Tricks of the trade

Sliding doors have become more and more popular in the last 5 years as technology has improved and contemporary aesthetics have reduced the home owner’s desire for conventional side hung doors that take up space. Unlike their clumsy predecessors, modern mechanisms can be discreet and can even be used as a feature in their own right.

There is a long history of using sliding doors, or shoji, in Japan, where they are an integral part of the traditional architecture. Used as a door or window, or to make divisions between rooms, they are usually made of translucent mulberry paper over a wooden frame, allowing light to penetrate while still affording some degree of privacy.

In the UK we are more familiar with the large glass systems that are commonly used to redefine the open and closed space, seamlessly joining warm climate controlled interiors with the natural landscape.

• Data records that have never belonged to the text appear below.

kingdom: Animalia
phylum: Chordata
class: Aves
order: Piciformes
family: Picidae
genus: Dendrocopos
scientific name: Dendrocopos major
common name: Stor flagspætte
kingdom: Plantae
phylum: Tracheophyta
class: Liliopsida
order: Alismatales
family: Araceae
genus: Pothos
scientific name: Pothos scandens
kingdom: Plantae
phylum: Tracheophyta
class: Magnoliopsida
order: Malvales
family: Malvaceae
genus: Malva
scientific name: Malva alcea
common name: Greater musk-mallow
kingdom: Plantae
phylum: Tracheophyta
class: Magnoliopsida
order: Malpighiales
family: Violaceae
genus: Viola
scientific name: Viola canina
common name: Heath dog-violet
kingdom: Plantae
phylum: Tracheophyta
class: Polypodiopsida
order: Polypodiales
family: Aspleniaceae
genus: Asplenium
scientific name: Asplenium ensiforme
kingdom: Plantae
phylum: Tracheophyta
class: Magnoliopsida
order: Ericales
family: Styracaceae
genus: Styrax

However, it is also becoming fashionable to use doors of this type in other formal spaces , particularly in flats or basements where space is limited.

In a recent project, one of the challenges set by our clients was to combine the busy life of a modern family with a small basement living space, while keeping the heart of the house – the kitchen – as functional and as welcoming as possible. By widening the opening and replacing the original hinged door with a sliding glass system (designed and built by Goodbody & Co.) the room was transformed into a much brighter and more spacious area. The door frame cleverly hides one of Hafele’s best creations … the ‘invisible’ sliding mechanism.